His next role was in “This Property Is Condemned,” in which he was cast opposite a young redheaded actress named Anne Jackson. The two soon embarked on a relationship that would last the rest of their lives. They married in 1948.

Wallach and Jackson were both accepted in the American Repertory Theatre, but though ART presented several plays on Broadway (Wallach played the duck in “Alice in Wonderland”), it lasted only for a year. The couple then became charter members of the newly formed Actors Studio launched by Kazan and others. Other charter members included Marlon Brando, Montgomery Clift, Paul Newman, Joanne Woodward, Shelley Winters and Kim Stanley.

Wallach called the Actors Studio “a workplace, almost a gym for professional actors” where they would meet twice a week to work on scenes, employing the approach to acting pioneered by Konstantin Stanislavsky.

In one example of this kind of acting, Wallach told The Times in 1964, he had to imagine that Hayley Mills was stealing all his scenes in “The Moon-Spinners” to believably project that he actually wanted to kill someone with “such a refreshing personality.”

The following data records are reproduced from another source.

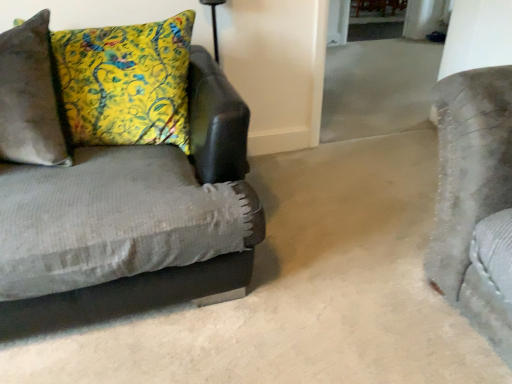
Question: Does yellow floral pillow at left have a larger size compared to velvet gray couch at left?

Choices:
 (A) yes
 (B) no

Answer: (B)

Question: Is there a large distance between yellow floral pillow at left and velvet gray couch at left?

Choices:
 (A) no
 (B) yes

Answer: (A)

Question: Can you confirm if yellow floral pillow at left is positioned to the left of velvet gray couch at left?

Choices:
 (A) no
 (B) yes

Answer: (B)

Question: Is yellow floral pillow at left facing towards velvet gray couch at left?

Choices:
 (A) no
 (B) yes

Answer: (B)

Question: Would you say velvet gray couch at left is part of yellow floral pillow at left's contents?

Choices:
 (A) no
 (B) yes

Answer: (A)

Question: Does yellow floral pillow at left have a lesser width compared to velvet gray couch at left?

Choices:
 (A) yes
 (B) no

Answer: (A)

Question: From the image's perspective, is velvet gray couch at left located beneath yellow floral pillow at left?

Choices:
 (A) no
 (B) yes

Answer: (B)

Question: Can you confirm if velvet gray couch at left is thinner than yellow floral pillow at left?

Choices:
 (A) no
 (B) yes

Answer: (A)

Question: Can you confirm if velvet gray couch at left is positioned to the left of yellow floral pillow at left?

Choices:
 (A) no
 (B) yes

Answer: (A)

Question: Is velvet gray couch at left smaller than yellow floral pillow at left?

Choices:
 (A) yes
 (B) no

Answer: (B)

Question: Does velvet gray couch at left have a larger size compared to yellow floral pillow at left?

Choices:
 (A) yes
 (B) no

Answer: (A)

Question: Considering the relative sizes of velvet gray couch at left and yellow floral pillow at left in the image provided, is velvet gray couch at left shorter than yellow floral pillow at left?

Choices:
 (A) yes
 (B) no

Answer: (B)

Question: Is point (184, 215) positioned closer to the camera than point (128, 82)?

Choices:
 (A) farther
 (B) closer

Answer: (B)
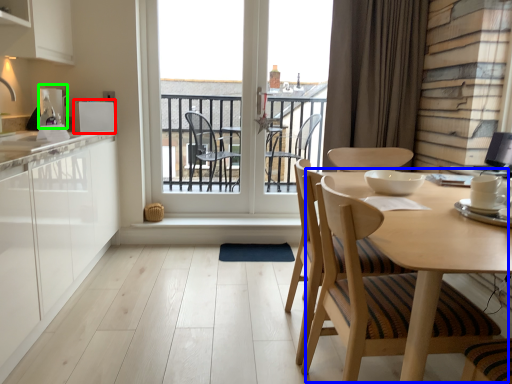
Question: Estimate the real-world distances between objects in this image. Which object is closer to appliance (highlighted by a red box), round table (highlighted by a blue box) or appliance (highlighted by a green box)?

Choices:
 (A) round table
 (B) appliance

Answer: (B)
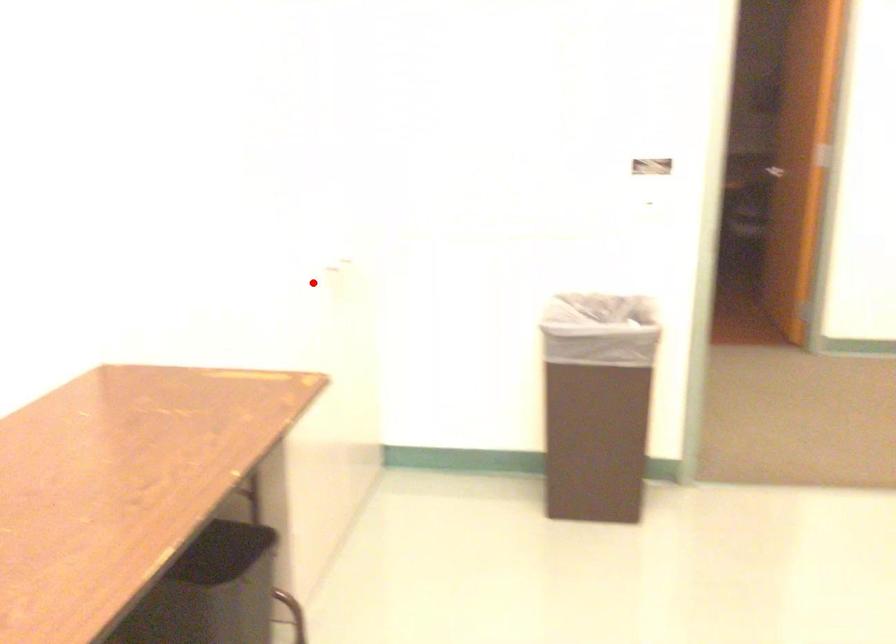
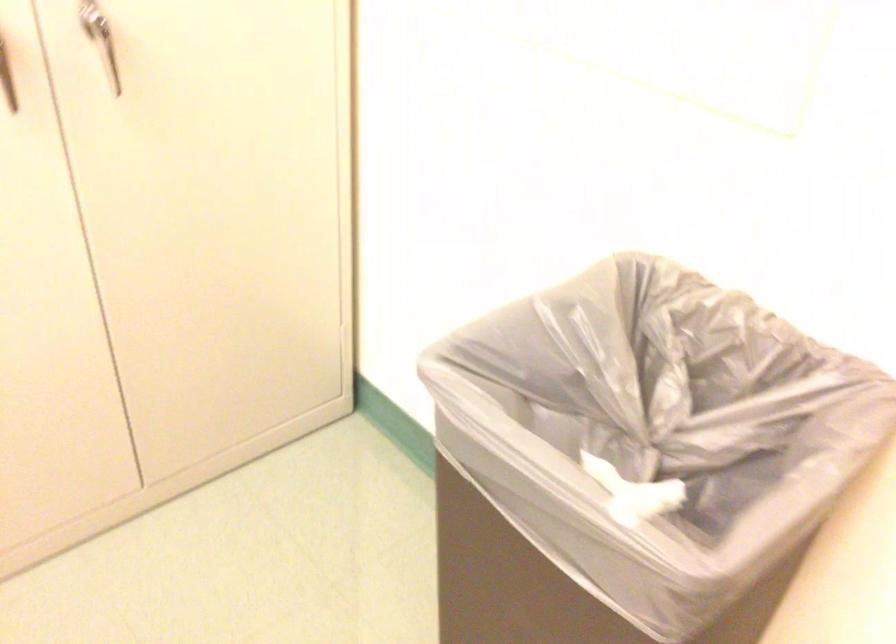
Question: A red point is marked in image1. In image2, is the corresponding 3D point closer to the camera or farther? Reply with the corresponding letter.

Choices:
 (A) The corresponding 3D point is closer.
 (B) The corresponding 3D point is farther.

Answer: (A)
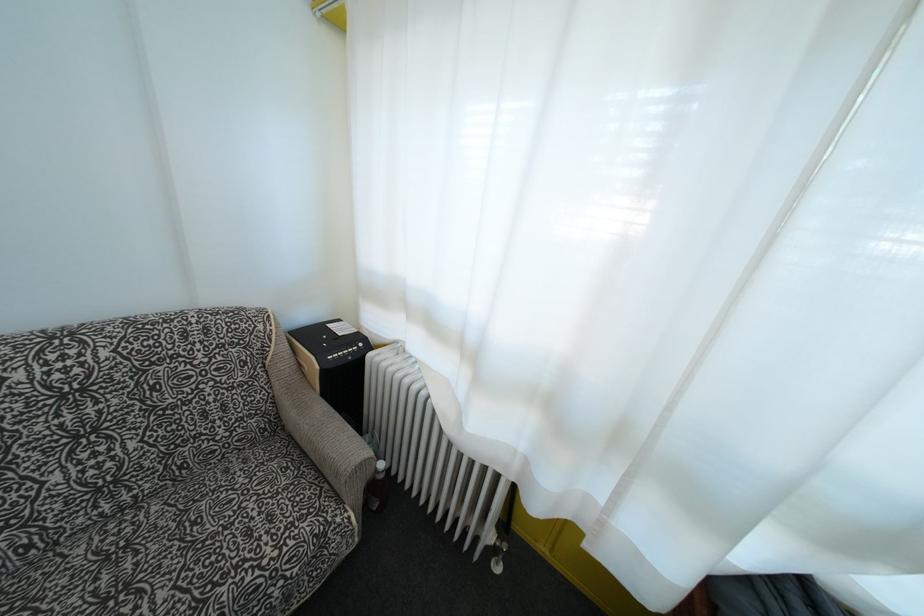
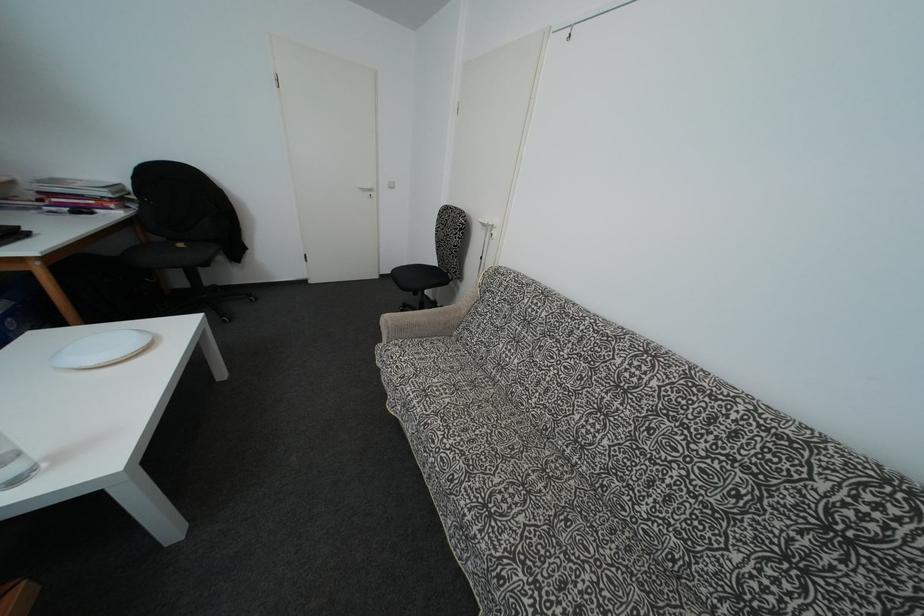
The first image is from the beginning of the video and the second image is from the end. How did the camera likely rotate when shooting the video?

The camera's rotation is toward left-down.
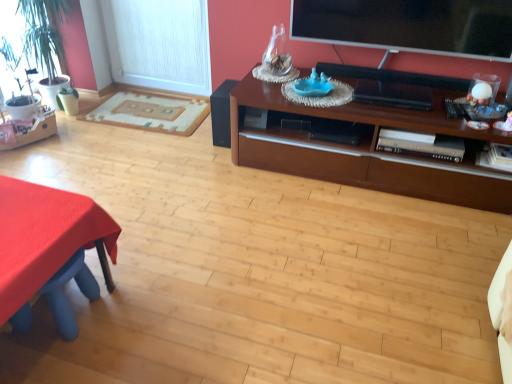
Question: Are beige woven rug at left and white textured window screen at left located far from each other?

Choices:
 (A) yes
 (B) no

Answer: (B)

Question: From the image's perspective, is beige woven rug at left under white textured window screen at left?

Choices:
 (A) yes
 (B) no

Answer: (A)

Question: Is white textured window screen at left a part of beige woven rug at left?

Choices:
 (A) yes
 (B) no

Answer: (B)

Question: Can you confirm if beige woven rug at left is bigger than white textured window screen at left?

Choices:
 (A) no
 (B) yes

Answer: (A)

Question: Is beige woven rug at left to the right of white textured window screen at left from the viewer's perspective?

Choices:
 (A) no
 (B) yes

Answer: (A)

Question: From a real-world perspective, relative to brown wood cabinet at upper right, is white textured window screen at left vertically above or below?

Choices:
 (A) below
 (B) above

Answer: (B)

Question: Considering the positions of point (144, 14) and point (266, 142), is point (144, 14) closer or farther from the camera than point (266, 142)?

Choices:
 (A) closer
 (B) farther

Answer: (B)

Question: Is white textured window screen at left taller or shorter than brown wood cabinet at upper right?

Choices:
 (A) short
 (B) tall

Answer: (B)

Question: Looking at the image, does white textured window screen at left seem bigger or smaller compared to brown wood cabinet at upper right?

Choices:
 (A) big
 (B) small

Answer: (B)

Question: Is brown wood cabinet at upper right in front of or behind red fabric table at lower left in the image?

Choices:
 (A) front
 (B) behind

Answer: (B)

Question: From a real-world perspective, is brown wood cabinet at upper right positioned above or below red fabric table at lower left?

Choices:
 (A) above
 (B) below

Answer: (B)

Question: Is brown wood cabinet at upper right wider or thinner than red fabric table at lower left?

Choices:
 (A) thin
 (B) wide

Answer: (A)

Question: Does point (298, 117) appear closer or farther from the camera than point (36, 188)?

Choices:
 (A) closer
 (B) farther

Answer: (B)

Question: Is beige woven rug at left spatially inside flat screen tv at upper right, or outside of it?

Choices:
 (A) inside
 (B) outside

Answer: (B)

Question: From a real-world perspective, is beige woven rug at left positioned above or below flat screen tv at upper right?

Choices:
 (A) above
 (B) below

Answer: (B)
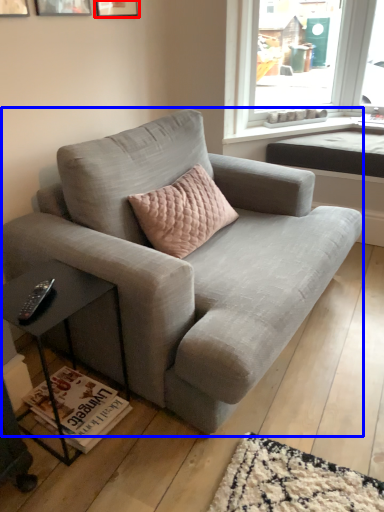
Question: Which point is closer to the camera, picture frame (highlighted by a red box) or studio couch (highlighted by a blue box)?

Choices:
 (A) picture frame
 (B) studio couch

Answer: (B)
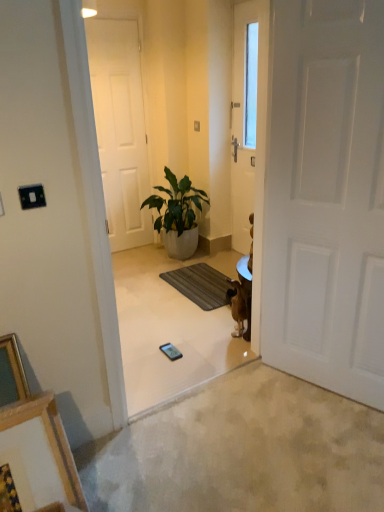
Locate an element on the screen. The image size is (384, 512). free space to the left of white matte door at right, the 1th door viewed from the right is located at coordinates (262, 401).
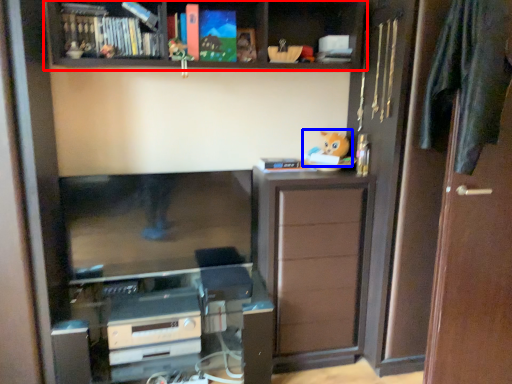
Question: Among these objects, which one is farthest to the camera, shelf (highlighted by a red box) or toy (highlighted by a blue box)?

Choices:
 (A) shelf
 (B) toy

Answer: (B)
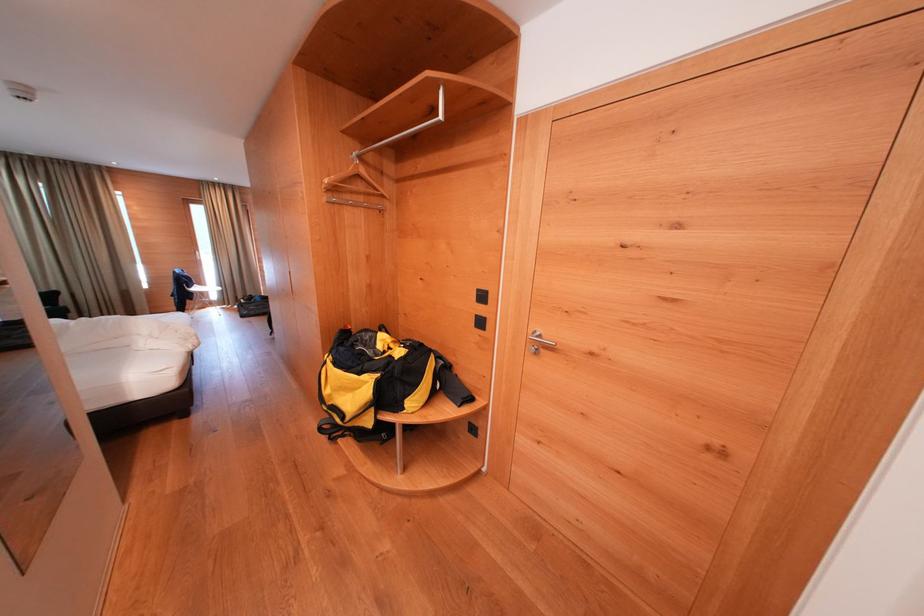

In 1948, Wallach got a major break in being cast as a replacement as Stefanowski in the Broadway cast of “Mister Roberts,” which starred Henry Fonda. He stayed with the play until the end of its long run.

In 1953, he agreed to do “The Rose Tattoo,” an obligation that prevented him from taking the role of Pvt. Maggio in Fred Zinnemann’s “From Here to Eternity.” Frank Sinatra went on to win an Oscar for the role, renewing his career.

Though it was an opportunity missed, Wallach never regretted his decision to work on another Williams play with Kazan directing, even though “Camino Real” was a flop.

“All of us in the cast felt we were embarking on a trip to a world we had never encountered before,” Wallach said.

In what Wallach considered a sort of consolation prize, Williams incorporated into “Camino Real” a line that Wallach had used with the playwright in trying to persuade him to release the actor from the obligation: “I want to level with you – can I level with you?”

Wallach and Jackson frequently appeared together on stage, including several Murray Schisgal plays, including “The Typists and The Tiger” and “Luv,” which had a long run on Broadway in the mid-1960s.

“I love movies, but I don’t get the charge out of them that I got on stage this afternoon,” Wallach told The Times in 1974, when he was starring with his wife in Jean Anouilh’s “The Waltz of the Toreadors” at Chicago’s Huntington Harford Theater.

Wallach appeared on many television programs and series, including “Our Family Honor,” in which he played the head of a New York crime syndicate. He won an Emmy in 1966 for “The Poppy Is Also a Flower.” In the late 1960s, he played “Mr Freeze” in one episode of “Batman.”

“But you know, I still get more mail for that one episode of ‘Batman' than just about anything else,” Wallach said 30 years later.

Besides his wife of 66 years, he is survived by his son, Peter; daughters Roberta and Katherine; and grandchildren.